In fact, doctors cannot be sure that hospitalized elderly patients with noncardiovascular and unexplained syncope will have excellent outcomes, conclude William S. Getchell, M.D., M.P.H., and colleagues at the Oregon Health Sciences University and Portland Veterans Affairs Medical Center. They used databases of three diverse health care systems in Oregon to identify 1,516 elderly patients diagnosed with syncope and to determine factors that influenced their survival after discharge. The treating clinicians identified cardiovascular causes (most commonly arrhythmias) of syncope in 19 percent of patients and noncardiovascular causes such as anemia, seizures, dehydration, or drug-induced syncope, in 40 percent. The remaining 42 percent of patients were discharged with unexplained syncope.
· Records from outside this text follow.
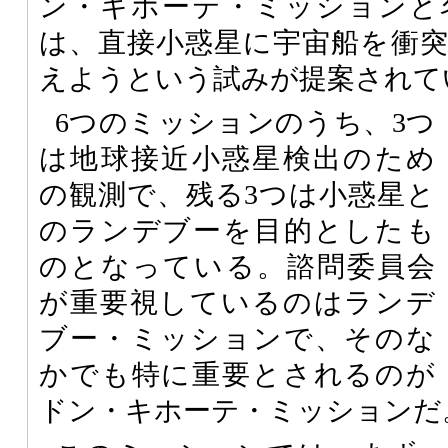
ン・キホーテ・ミッションと
は、直接小惑星に宇宙船を衝
えようという試みが提案されて
6つのミッションのうち、3つ
は地球接近小惑星検出のため
の観測で、残る3つは小惑星と
のランデブーを目的としたも
のとなっている。諮問委員会
が重要視しているのはランデ
ブー・ミッションで、そのな
かでも特に重要とされるのが
ドン・キホーテ・ミッションだ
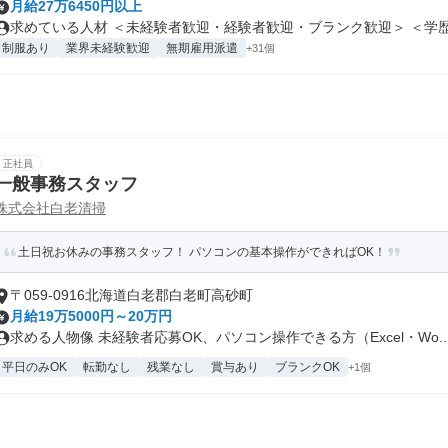
月給27万6450円以上
求めている人材 ＜未経験者歓迎・経験者歓迎・ブランク歓迎＞ ＜学歴不
制服あり
業界未経験歓迎
無期雇用派遣
+31個
正社員
一般事務スタッフ
株式会社白老清掃
土日祝お休みの事務スタッフ！ パソコンの基本操作ができればOK！
〒059-0916北海道白老郡白老町高砂町
月給19万5000円～20万円
求める人物像 未経験者応募OK、パソコン操作できる方（Excel・Wo..
平日のみOK
転勤なし
残業なし
賞与あり
ブランクOK
+1個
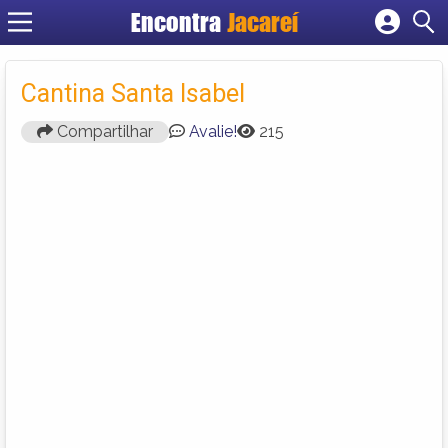
Encontra
Jacareí
Cadastrar empresa
Fazer login
Cantina Santa Isabel
Criar conta
Compartilhar
Avalie!
215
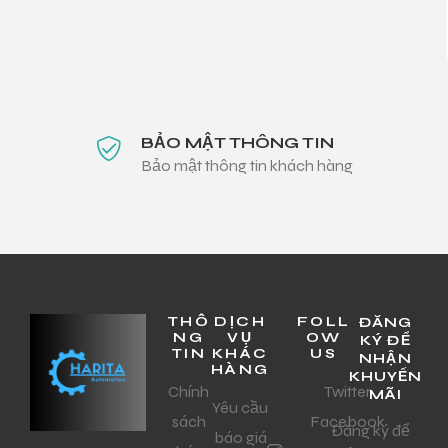
BẢO MẬT THÔNG TIN
Bảo mật thông tin khách hàng
THÔ
DỊCH
FOLL
ĐĂNG
NG
VỤ
OW
KÝ ĐỂ
TIN
KHÁC
US
NHẬN
HÀNG
KHUYẾN
Chính
Twitter
MÃI
Yêu cầu
sách
Facebook
Đăng ký để
báo giá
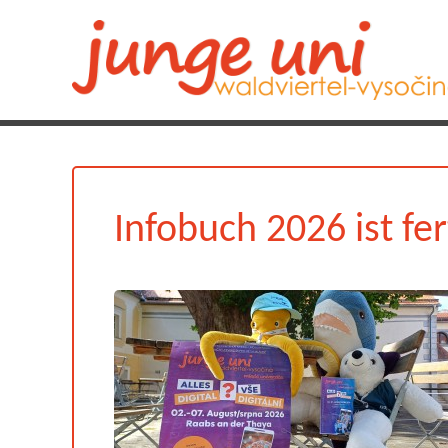
Infobuch 2026 ist fer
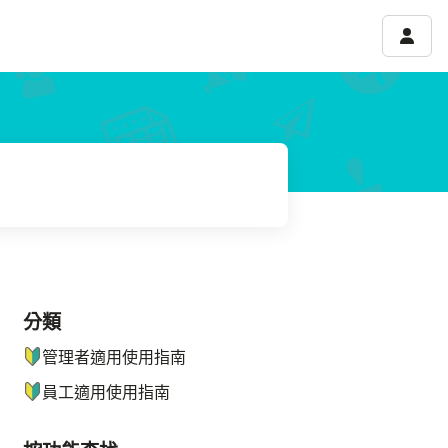
帳號選
分類
ナビゲーションメニュー
管理者適用使用指南
員工適用使用指南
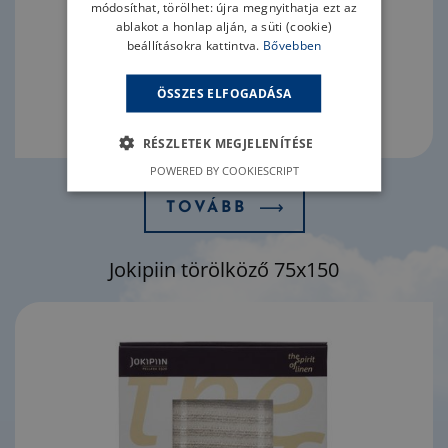
módosíthat, törölhet: újra megnyithatja ezt az
ablakot a honlap alján, a süti (cookie)
beállításokra kattintva.
Bővebben
ÖSSZES ELFOGADÁSA
RÉSZLETEK MEGJELENÍTÉSE
POWERED BY COOKIESCRIPT
TOVÁBB
Jokipiin törölköző 75x150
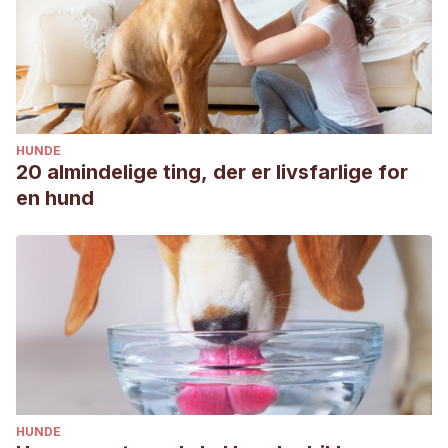
HUNDE
20 almindelige ting, der er livsfarlige for
en hund
HUNDE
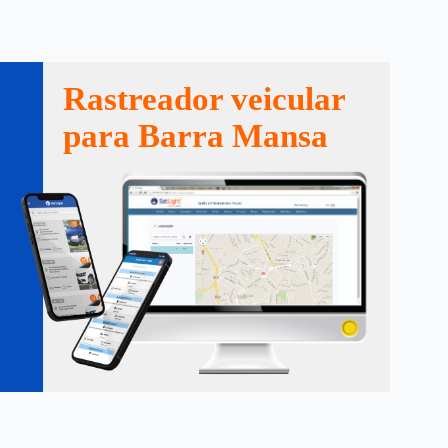
Rastreador veicular
para Barra Mansa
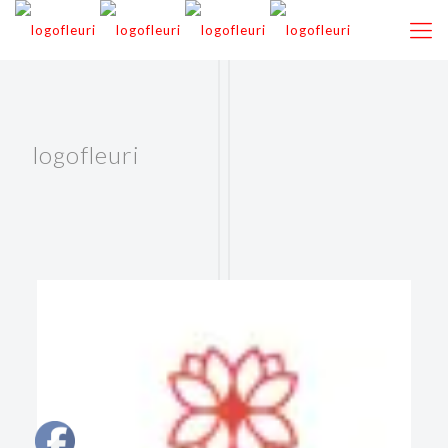
logofleuri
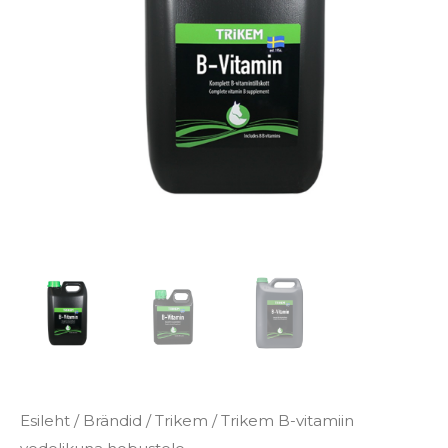
€55.70
kogus
Esileht
/
Brändid
/
Trikem
/ Trikem B-vitamiin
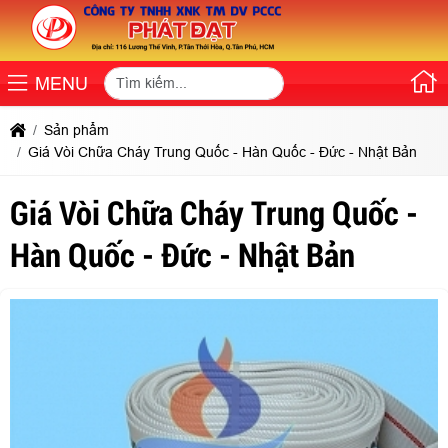
MENU
Sản phẩm
Giá Vòi Chữa Cháy Trung Quốc - Hàn Quốc - Đức - Nhật Bản
Giá Vòi Chữa Cháy Trung Quốc -
Hàn Quốc - Đức - Nhật Bản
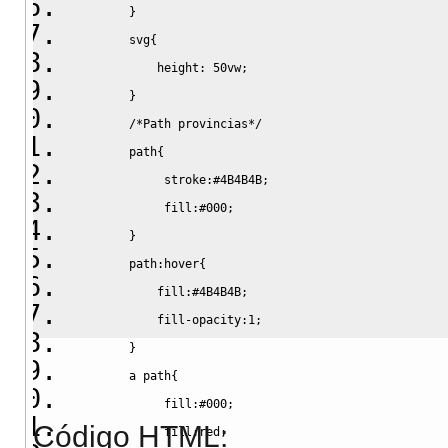
}
        svg
{
height
:
 50vw
;
}
/*Path provincias*/
        path
{
             stroke
:
#4B4B4B
;
             fill
:
#000
;
}
        path
:hover
{
            fill
:
#4B4B4B
;
            fill-opacity
:
1
;
}
        a path
{
             fill
:
#000
;
Código HTML:
             fill
:
red
;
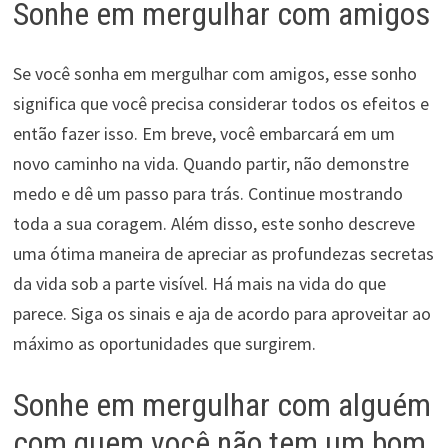
Sonhe em mergulhar com amigos
Se você sonha em mergulhar com amigos, esse sonho
significa que você precisa considerar todos os efeitos e
então fazer isso. Em breve, você embarcará em um
novo caminho na vida. Quando partir, não demonstre
medo e dê um passo para trás. Continue mostrando
toda a sua coragem. Além disso, este sonho descreve
uma ótima maneira de apreciar as profundezas secretas
da vida sob a parte visível. Há mais na vida do que
parece. Siga os sinais e aja de acordo para aproveitar ao
máximo as oportunidades que surgirem.
Sonhe em mergulhar com alguém
com quem você não tem um bom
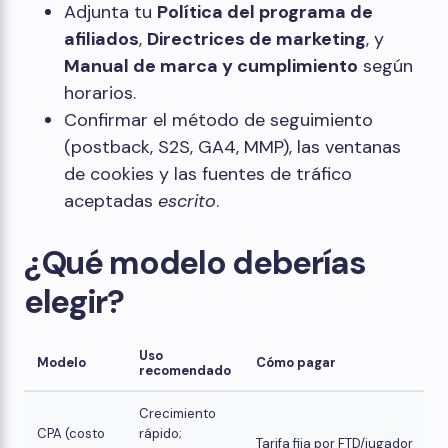
Adjunta tu
Política del programa de
afiliados
,
Directrices de marketing
, y
Manual de marca y cumplimiento
según
horarios.
Confirmar el método de seguimiento
(postback, S2S, GA4, MMP), las ventanas
de cookies y las fuentes de tráfico
aceptadas
escrito
.
¿Qué modelo deberías
elegir?
Uso
Modelo
Cómo pagar
recomendado
Crecimiento
CPA (costo
rápido;
Tarifa fija por FTD/jugador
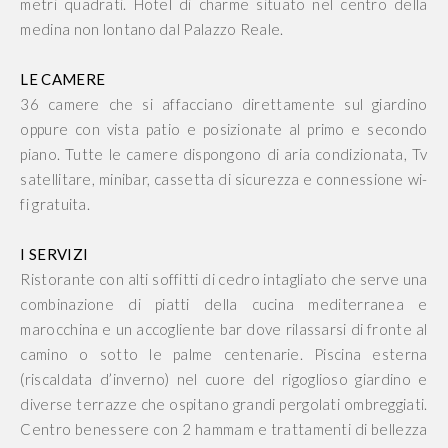
metri quadrati. Hotel di charme situato nel centro della
medina non lontano dal Palazzo Reale.
LE CAMERE
36 camere che si affacciano direttamente sul giardino
oppure con vista patio e posizionate al primo e secondo
piano. Tutte le camere dispongono di aria condizionata, Tv
satellitare, minibar, cassetta di sicurezza e connessione wi-
fi gratuita.
I SERVIZI
Ristorante con alti soffitti di cedro intagliato che serve una
combinazione di piatti della cucina mediterranea e
marocchina e un accogliente bar dove rilassarsi di fronte al
camino o sotto le palme centenarie. Piscina esterna
(riscaldata d’inverno) nel cuore del rigoglioso giardino e
diverse terrazze che ospitano grandi pergolati ombreggiati.
Centro benessere con 2 hammam e trattamenti di bellezza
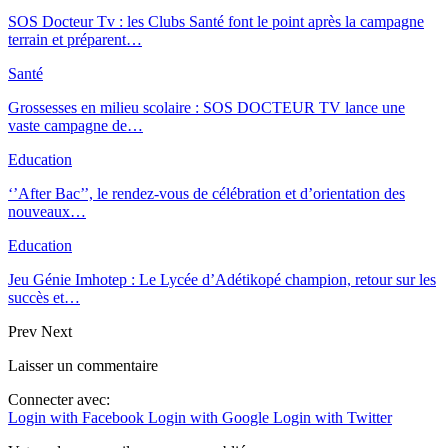
SOS Docteur Tv : les Clubs Santé font le point après la campagne
terrain et préparent…
Santé
Grossesses en milieu scolaire : SOS DOCTEUR TV lance une
vaste campagne de…
Education
‘’After Bac’’, le rendez-vous de célébration et d’orientation des
nouveaux…
Education
Jeu Génie Imhotep : Le Lycée d’Adétikopé champion, retour sur les
succès et…
Prev
Next
Laisser un commentaire
Connecter avec:
Login with Facebook
Login with Google
Login with Twitter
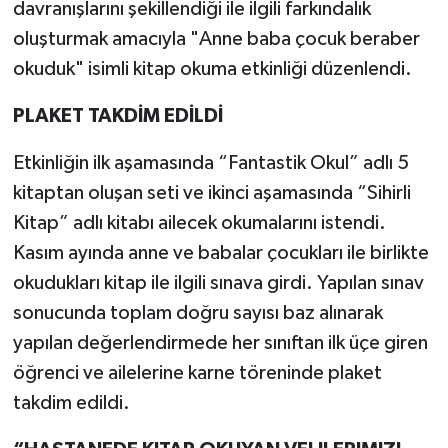
davranışlarını şekillendiği ile ilgili farkındalık
oluşturmak amacıyla "Anne baba çocuk beraber
okuduk" isimli kitap okuma etkinliği düzenlendi.
PLAKET TAKDİM EDİLDİ
Etkinliğin ilk aşamasında “Fantastik Okul” adlı 5
kitaptan oluşan seti ve ikinci aşamasında “Sihirli
Kitap” adlı kitabı ailecek okumalarını istendi.
Kasım ayında anne ve babalar çocukları ile birlikte
okudukları kitap ile ilgili sınava girdi. Yapılan sınav
sonucunda toplam doğru sayısı baz alınarak
yapılan değerlendirmede her sınıftan ilk üçe giren
öğrenci ve ailelerine karne töreninde plaket
takdim edildi.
Death from all causes was 1 percent during hospitalization, 13 percent 1 year later, and 41 percent 4 years later. However, the relative risk of dying for individuals with cardiovascular syncope (relative risk, RR 1.18) did not differ from that for unexplained syncope (RR 1.0) and noncardiovascular syncope (RR 0.94). On the other hand, age and coexisting illness had a profound impact on survival. Individuals under age 55 had generally excellent outcomes compared with those aged 85 and older (91 percent vs. 31 percent survival 4 years after hospitalization). Similarly, individuals with no other illness had better survival than those with several coexisting illnesses (81 percent vs. 23 percent at 4 years).

More details are in "Epidemiology of syncope in hospitalized patients," by Dr. Getchell, Greg C. Larsen, M.D., Cynthia D. Morris, Ph.D., M.P.H., and John H. McAnulty, M.D., in the Journal of General Internal Medicine 14, pp. 677-687, 1999.